Una cocina que invita a vivir

Una cocina con olor a café y a risas y a juegos….una cocina que invita a reuniones, una cocina con vida. Así es la cocina de Ana y Félix: mágica. Una cocina donde el espíritu de calma se apodera de ti trayéndote a la memoria esos momentos especiales con amigos y familiares. Un espacio donde las comidas son esperadas por ser acompañadas. Una cocina con vida donde florece el día compartiendo las primeras palabras, las primeras sonrisas, los primeros cafés…

Sus propietarios lo tenían muy claro, querían una cocina donde poder vivir.
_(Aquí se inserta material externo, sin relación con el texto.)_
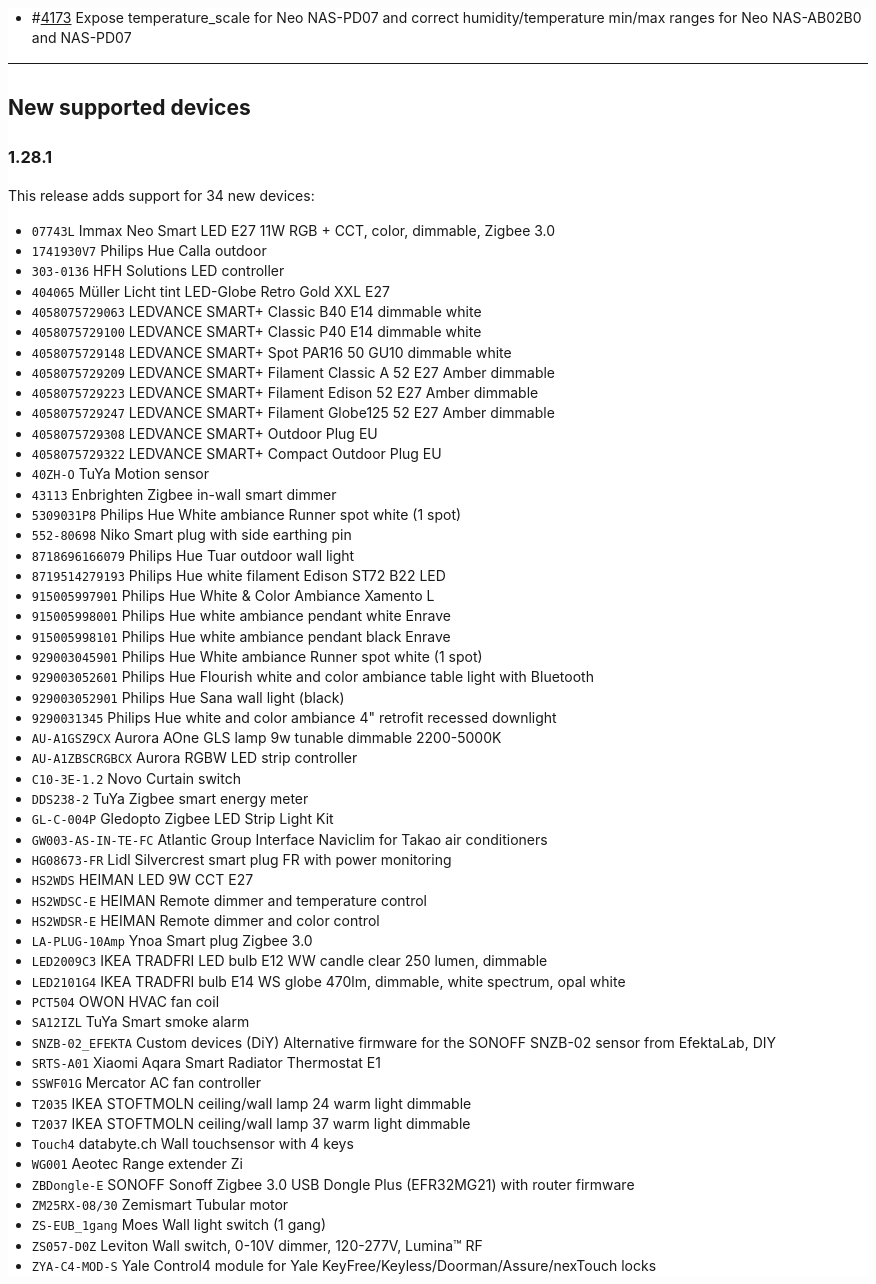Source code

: - #[4173](https://github.com/Koenkk/zigbee-herdsman-converters/pull/4173) Expose temperature_scale for Neo NAS-PD07 and correct humidity/temperature min/max ranges for Neo NAS-AB02B0 and NAS-PD07

---

## New supported devices

### 1.28.1
This release adds support for 34 new devices:

- `07743L` Immax Neo Smart LED E27 11W RGB + CCT, color, dimmable, Zigbee 3.0
- `1741930V7` Philips Hue Calla outdoor
- `303-0136` HFH Solutions LED controller
- `404065` Müller Licht tint LED-Globe Retro Gold XXL E27
- `4058075729063` LEDVANCE SMART+ Classic B40 E14 dimmable white
- `4058075729100` LEDVANCE SMART+ Classic P40 E14 dimmable white
- `4058075729148` LEDVANCE SMART+ Spot PAR16 50 GU10 dimmable white
- `4058075729209` LEDVANCE SMART+ Filament Classic A 52 E27 Amber dimmable
- `4058075729223` LEDVANCE SMART+ Filament Edison 52 E27 Amber dimmable
- `4058075729247` LEDVANCE SMART+ Filament Globe125 52 E27 Amber dimmable
- `4058075729308` LEDVANCE SMART+ Outdoor Plug EU
- `4058075729322` LEDVANCE SMART+ Compact Outdoor Plug EU
- `40ZH-O` TuYa Motion sensor
- `43113` Enbrighten Zigbee in-wall smart dimmer
- `5309031P8` Philips Hue White ambiance Runner spot white (1 spot)
- `552-80698` Niko Smart plug with side earthing pin
- `8718696166079` Philips Hue Tuar outdoor wall light
- `8719514279193` Philips Hue white filament Edison ST72 B22 LED
- `915005997901` Philips Hue White & Color Ambiance Xamento L
- `915005998001` Philips Hue white ambiance pendant white Enrave
- `915005998101` Philips Hue white ambiance pendant black Enrave
- `929003045901` Philips Hue White ambiance Runner spot white (1 spot)
- `929003052601` Philips Hue Flourish white and color ambiance table light with Bluetooth
- `929003052901` Philips Hue Sana wall light (black)
- `9290031345` Philips Hue white and color ambiance 4" retrofit recessed downlight       
- `AU-A1GSZ9CX` Aurora AOne GLS lamp 9w tunable dimmable 2200-5000K
- `AU-A1ZBSCRGBCX` Aurora RGBW LED strip controller
- `C10-3E-1.2` Novo Curtain switch
- `DDS238-2` TuYa Zigbee smart energy meter
- `GL-C-004P` Gledopto Zigbee LED Strip Light Kit
- `GW003-AS-IN-TE-FC` Atlantic Group Interface Naviclim for Takao air conditioners       
- `HG08673-FR` Lidl Silvercrest smart plug FR with power monitoring
- `HS2WDS` HEIMAN LED 9W CCT E27
- `HS2WDSC-E` HEIMAN Remote dimmer and temperature control
- `HS2WDSR-E` HEIMAN Remote dimmer and color control
- `LA-PLUG-10Amp` Ynoa Smart plug Zigbee 3.0
- `LED2009C3` IKEA TRADFRI LED bulb E12 WW candle clear 250 lumen, dimmable
- `LED2101G4` IKEA TRADFRI bulb E14 WS globe 470lm, dimmable, white spectrum, opal white 
- `PCT504` OWON HVAC fan coil
- `SA12IZL` TuYa Smart smoke alarm
- `SNZB-02_EFEKTA` Custom devices (DiY) Alternative firmware for the SONOFF SNZB-02 sensor from EfektaLab, DIY
- `SRTS-A01` Xiaomi Aqara Smart Radiator Thermostat E1
- `SSWF01G` Mercator AC fan controller
- `T2035` IKEA STOFTMOLN ceiling/wall lamp 24 warm light dimmable
- `T2037` IKEA STOFTMOLN ceiling/wall lamp 37 warm light dimmable
- `Touch4` databyte.ch Wall touchsensor with 4 keys
- `WG001` Aeotec Range extender Zi
- `ZBDongle-E` SONOFF Sonoff Zigbee 3.0 USB Dongle Plus (EFR32MG21) with router firmware
- `ZM25RX-08/30` Zemismart Tubular motor
- `ZS-EUB_1gang` Moes Wall light switch (1 gang)
- `ZS057-D0Z` Leviton Wall switch, 0-10V dimmer, 120-277V, Lumina™ RF
- `ZYA-C4-MOD-S` Yale Control4 module for Yale KeyFree/Keyless/Doorman/Assure/nexTouch locks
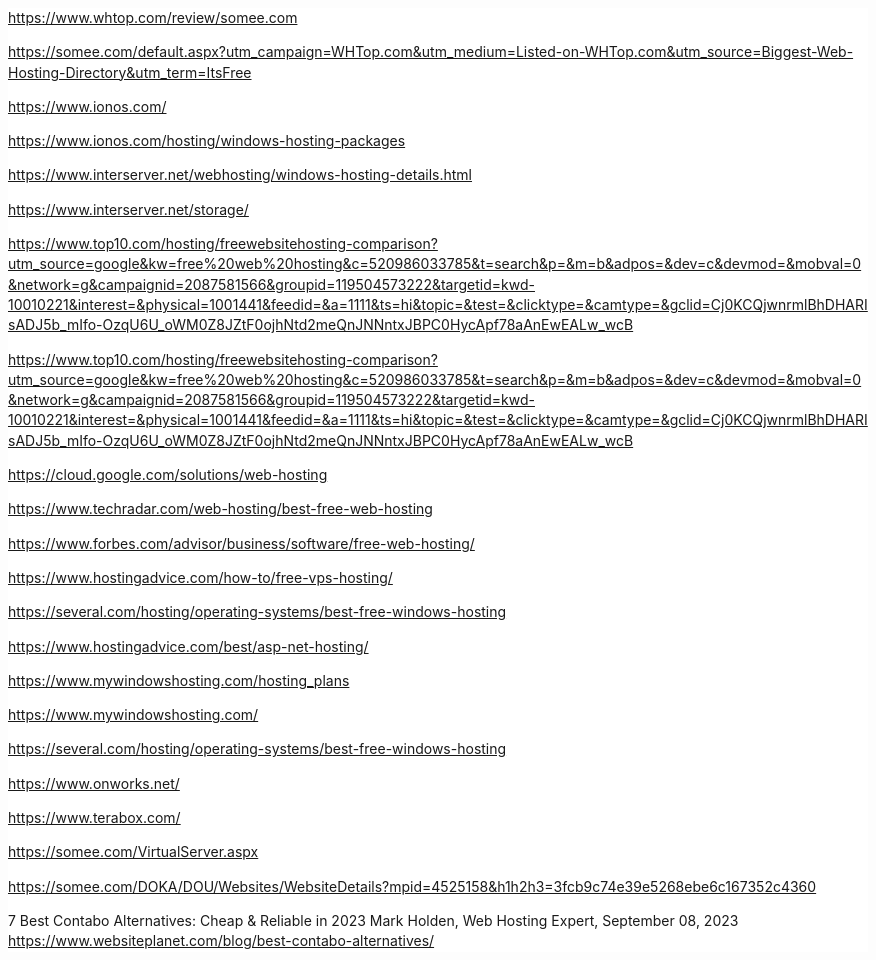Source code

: https://www.whtop.com/review/somee.com

https://somee.com/default.aspx?utm_campaign=WHTop.com&utm_medium=Listed-on-WHTop.com&utm_source=Biggest-Web-Hosting-Directory&utm_term=ItsFree

https://www.ionos.com/

https://www.ionos.com/hosting/windows-hosting-packages

https://www.interserver.net/webhosting/windows-hosting-details.html

https://www.interserver.net/storage/

https://www.top10.com/hosting/freewebsitehosting-comparison?utm_source=google&kw=free%20web%20hosting&c=520986033785&t=search&p=&m=b&adpos=&dev=c&devmod=&mobval=0&network=g&campaignid=2087581566&groupid=119504573222&targetid=kwd-10010221&interest=&physical=1001441&feedid=&a=1111&ts=hi&topic=&test=&clicktype=&camtype=&gclid=Cj0KCQjwnrmlBhDHARIsADJ5b_mIfo-OzqU6U_oWM0Z8JZtF0ojhNtd2meQnJNNntxJBPC0HycApf78aAnEwEALw_wcB

https://www.top10.com/hosting/freewebsitehosting-comparison?utm_source=google&kw=free%20web%20hosting&c=520986033785&t=search&p=&m=b&adpos=&dev=c&devmod=&mobval=0&network=g&campaignid=2087581566&groupid=119504573222&targetid=kwd-10010221&interest=&physical=1001441&feedid=&a=1111&ts=hi&topic=&test=&clicktype=&camtype=&gclid=Cj0KCQjwnrmlBhDHARIsADJ5b_mIfo-OzqU6U_oWM0Z8JZtF0ojhNtd2meQnJNNntxJBPC0HycApf78aAnEwEALw_wcB

https://cloud.google.com/solutions/web-hosting

https://www.techradar.com/web-hosting/best-free-web-hosting

https://www.forbes.com/advisor/business/software/free-web-hosting/

https://www.hostingadvice.com/how-to/free-vps-hosting/

https://several.com/hosting/operating-systems/best-free-windows-hosting

https://www.hostingadvice.com/best/asp-net-hosting/

https://www.mywindowshosting.com/hosting_plans

https://www.mywindowshosting.com/

https://several.com/hosting/operating-systems/best-free-windows-hosting

https://www.onworks.net/

https://www.terabox.com/

https://somee.com/VirtualServer.aspx

https://somee.com/DOKA/DOU/Websites/WebsiteDetails?mpid=4525158&h1h2h3=3fcb9c74e39e5268ebe6c167352c4360


7 Best Contabo Alternatives: Cheap & Reliable in 2023
Mark Holden, Web Hosting Expert,  September 08, 2023
https://www.websiteplanet.com/blog/best-contabo-alternatives/




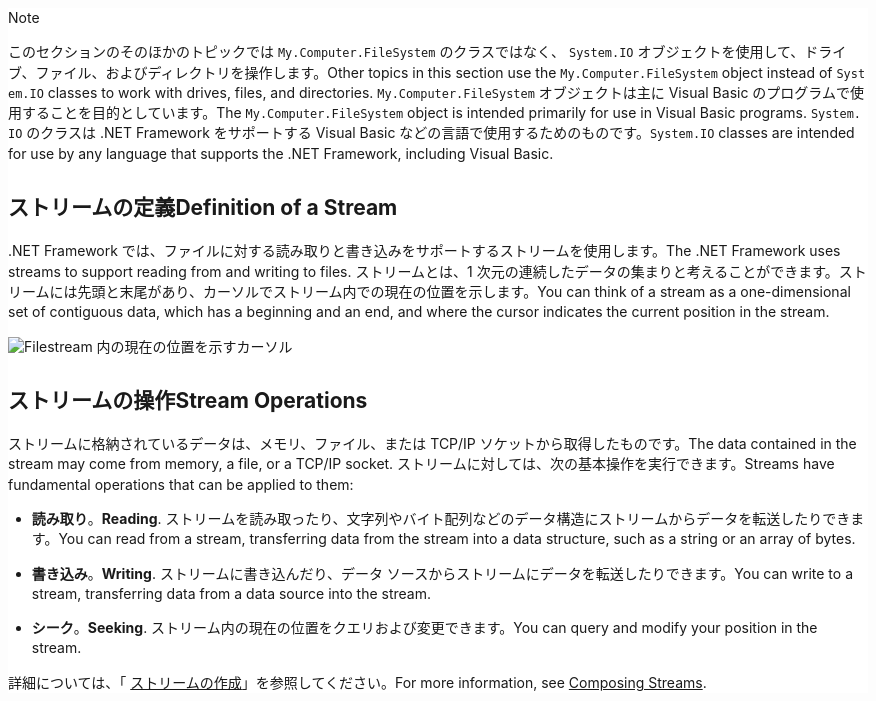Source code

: > [!NOTE]
> <span data-ttu-id="64c1e-109">このセクションのそのほかのトピックでは `My.Computer.FileSystem` のクラスではなく、 `System.IO` オブジェクトを使用して、ドライブ、ファイル、およびディレクトリを操作します。</span><span class="sxs-lookup"><span data-stu-id="64c1e-109">Other topics in this section use the `My.Computer.FileSystem` object instead of `System.IO` classes to work with drives, files, and directories.</span></span> <span data-ttu-id="64c1e-110">`My.Computer.FileSystem` オブジェクトは主に Visual Basic のプログラムで使用することを目的としています。</span><span class="sxs-lookup"><span data-stu-id="64c1e-110">The `My.Computer.FileSystem` object is intended primarily for use in Visual Basic programs.</span></span> <span data-ttu-id="64c1e-111">`System.IO` のクラスは .NET Framework をサポートする Visual Basic などの言語で使用するためのものです。</span><span class="sxs-lookup"><span data-stu-id="64c1e-111">`System.IO` classes are intended for use by any language that supports the .NET Framework, including Visual Basic.</span></span>

## <a name="definition-of-a-stream"></a><span data-ttu-id="64c1e-112">ストリームの定義</span><span class="sxs-lookup"><span data-stu-id="64c1e-112">Definition of a Stream</span></span>

<span data-ttu-id="64c1e-113">.NET Framework では、ファイルに対する読み取りと書き込みをサポートするストリームを使用します。</span><span class="sxs-lookup"><span data-stu-id="64c1e-113">The .NET Framework uses streams to support reading from and writing to files.</span></span> <span data-ttu-id="64c1e-114">ストリームとは、1 次元の連続したデータの集まりと考えることができます。ストリームには先頭と末尾があり、カーソルでストリーム内での現在の位置を示します。</span><span class="sxs-lookup"><span data-stu-id="64c1e-114">You can think of a stream as a one-dimensional set of contiguous data, which has a beginning and an end, and where the cursor indicates the current position in the stream.</span></span>

![Filestream 内の現在の位置を示すカーソル](./media/basics-of-net-framework-file-io-and-the-file-system/filestream-cursor-position.gif)

## <a name="stream-operations"></a><span data-ttu-id="64c1e-116">ストリームの操作</span><span class="sxs-lookup"><span data-stu-id="64c1e-116">Stream Operations</span></span>

<span data-ttu-id="64c1e-117">ストリームに格納されているデータは、メモリ、ファイル、または TCP/IP ソケットから取得したものです。</span><span class="sxs-lookup"><span data-stu-id="64c1e-117">The data contained in the stream may come from memory, a file, or a TCP/IP socket.</span></span> <span data-ttu-id="64c1e-118">ストリームに対しては、次の基本操作を実行できます。</span><span class="sxs-lookup"><span data-stu-id="64c1e-118">Streams have fundamental operations that can be applied to them:</span></span>

- <span data-ttu-id="64c1e-119">**読み取り**。</span><span class="sxs-lookup"><span data-stu-id="64c1e-119">**Reading**.</span></span> <span data-ttu-id="64c1e-120">ストリームを読み取ったり、文字列やバイト配列などのデータ構造にストリームからデータを転送したりできます。</span><span class="sxs-lookup"><span data-stu-id="64c1e-120">You can read from a stream, transferring data from the stream into a data structure, such as a string or an array of bytes.</span></span>

- <span data-ttu-id="64c1e-121">**書き込み**。</span><span class="sxs-lookup"><span data-stu-id="64c1e-121">**Writing**.</span></span> <span data-ttu-id="64c1e-122">ストリームに書き込んだり、データ ソースからストリームにデータを転送したりできます。</span><span class="sxs-lookup"><span data-stu-id="64c1e-122">You can write to a stream, transferring data from a data source into the stream.</span></span>

- <span data-ttu-id="64c1e-123">**シーク**。</span><span class="sxs-lookup"><span data-stu-id="64c1e-123">**Seeking**.</span></span> <span data-ttu-id="64c1e-124">ストリーム内の現在の位置をクエリおよび変更できます。</span><span class="sxs-lookup"><span data-stu-id="64c1e-124">You can query and modify your position in the stream.</span></span>

<span data-ttu-id="64c1e-125">詳細については、「 [ストリームの作成](../../../../standard/io/composing-streams.md)」を参照してください。</span><span class="sxs-lookup"><span data-stu-id="64c1e-125">For more information, see [Composing Streams](../../../../standard/io/composing-streams.md).</span></span>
El ritmo diario se apodera de nuestro tiempo y querían aportar valor al que comparten.

La serie Fine Blanco Innsbruck de Santos es la protagonista. Predomina prácticamente en todos elementos pero muy acertadamente se ha roto con el roble sincro. Este le da el toque cálido allí donde lo necesita, a la altura de la vista.

 

 

Doble función

Un espacio muy lineal, geométrico, con las zonas muy bien delimitadas, aportándoles doble función: la placa ubicada en la isla central dispone de una zona auxiliar amplía, zona de trabajo para la elaboración de los alimentos y/o zona volada de mesa para una comida rápida. Todos los elementos que apoyan a la zona de cocción son extraíbles, dejando a la vista con un solo movimiento los elementos necesarios en las tareas diarias.

Funcional y práctico

La zona de aguas dispone a su vez de zona de almacenaje en la parte alta, de fácil acceso y apertura abatible, lo que evita obstáculos mientras estamos trabajando, podemos dejarlos abiertos, una sola apertura al comenzar y cerrar al acabar. Funcional y práctico.

La encimera de Silestone Eternal Serena la dota del brillo en las zonas de trabajo, cualidad útil en este elemento por su sensación de limpieza y frescura.

Una cocina funcional, práctica y bella ha sido la elección de esta familia, que sabemos van a disfrutar por mucho tiempo.